When you're graphing inequalities like \(3x - 4y < 12\), you're essentially working with a boundary that separates the solutions from the non-solutions. Inequalities help us determine which region of the graph represents the set of possible solutions. This is done by plotting the "boundary line," which is derived from the equation by replacing the inequality symbol with an equals sign. For instance, in \(3x - 4y < 12\), the boundary line is \(3x - 4y = 12\).

• The region above or below the boundary line is filled based on the inequality's requirements.
• This filled region is where all solutions to the inequality are found.
• The boundary itself might not be included in the solution set, depending on whether it’s represented by a dashed line or a solid line.

It's essential to graph the boundary line first, as it provides a visual representation to test which region satisfies the inequality.

The boundary line is a crucial part of graphing inequalities. It's the line you draw on the graph, which acts as a divide between solutions and non-solutions. For our example \(3x - 4y = 12\), this line serves as the tipping point:

• To create the boundary line, set the inequality to an equality, replacing '<' or '>' with '='.
• You then plot this line on the coordinate plane using techniques similar to graphing linear equations.
• This line separates the coordinate plane into two distinct regions.

Once the line is drawn, you'll consider the type of line it should be — dashed or solid, based on the inequality symbol. The boundary line itself may or may not be part of the solution, which we'll convey using different line styles.

When graphing inequalities that use '<' or '>', such as \(3x - 4y < 12\), draw the boundary as a dashed line. This dashed line indicates that the values on the boundary line do not satisfy the inequality. In other words, any point you choose on this line will not make \(3x - 4y < 12\) true.

• A dashed line tells us that the equality is not part of the solution set.
• It visually implies that while values nearby can be considered solutions, those precisely on the line are not.
• This approach aids in quickly determining which region of the graph satisfies the inequality after the line is plotted.

Therefore, remember to use a dashed line whenever you work with '<' or '>' in your inequalities to correctly represent the boundary.

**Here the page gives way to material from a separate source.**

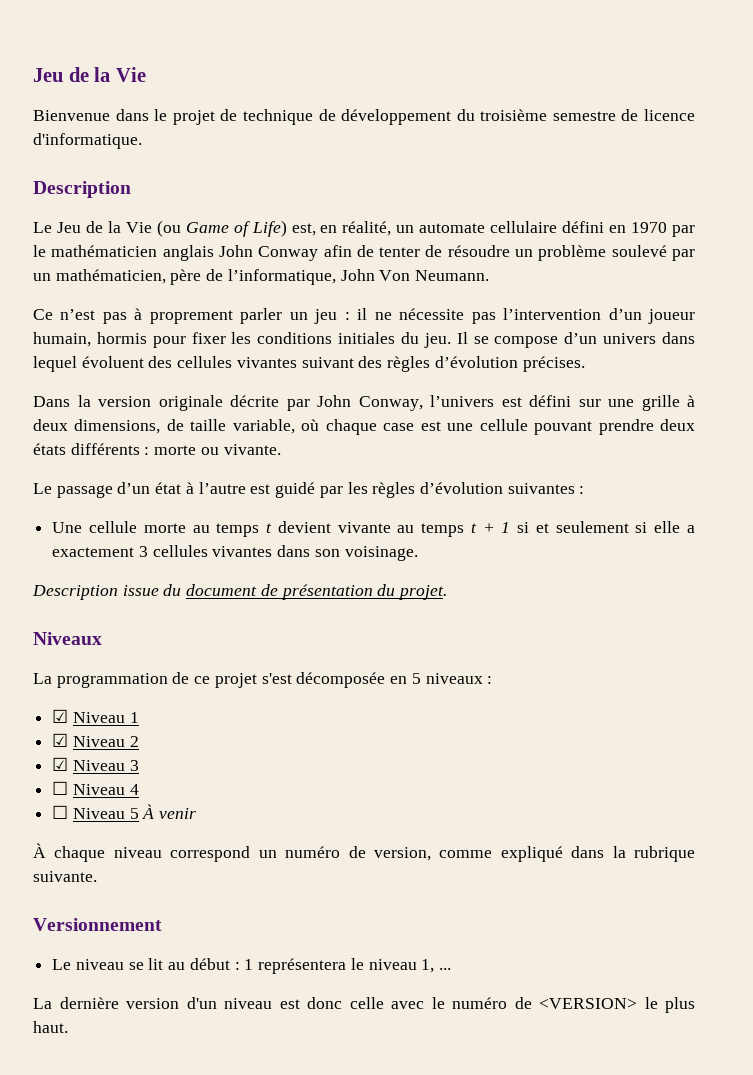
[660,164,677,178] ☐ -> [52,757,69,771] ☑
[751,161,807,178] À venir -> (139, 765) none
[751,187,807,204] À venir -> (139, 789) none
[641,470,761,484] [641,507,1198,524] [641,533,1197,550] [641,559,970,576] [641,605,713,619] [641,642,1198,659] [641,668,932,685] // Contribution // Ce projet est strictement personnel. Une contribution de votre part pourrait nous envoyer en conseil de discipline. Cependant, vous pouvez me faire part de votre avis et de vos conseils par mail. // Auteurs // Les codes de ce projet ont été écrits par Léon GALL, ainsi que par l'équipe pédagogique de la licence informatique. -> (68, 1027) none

If your inequality includes '≤' or '≥', like \(3x - 4y \leq 12\), then the boundary line should be solid. A solid line signifies that points on the line satisfy the inequality. It's as if the line itself is part of the solution.

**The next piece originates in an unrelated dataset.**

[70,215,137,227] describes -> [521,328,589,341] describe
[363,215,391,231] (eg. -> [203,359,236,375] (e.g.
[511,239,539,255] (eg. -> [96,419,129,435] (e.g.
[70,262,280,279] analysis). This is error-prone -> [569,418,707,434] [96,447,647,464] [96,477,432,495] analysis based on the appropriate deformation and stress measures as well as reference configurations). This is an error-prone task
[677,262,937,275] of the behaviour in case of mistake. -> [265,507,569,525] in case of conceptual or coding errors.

• A solid line visually shows inclusion, meaning any point on this boundary fills the inequality.
• This inclusion contrasts with a dashed line, where equality is not part of the solution.
• Using a solid line helps indicate that solutions exist on the line itself, as well as in the adjacent region that meets the inequality’s condition.

Choosing the correct type of line – dashed or solid – is vital in accurately graphing inequalities and determining which portion of the plane satisfies the given conditions.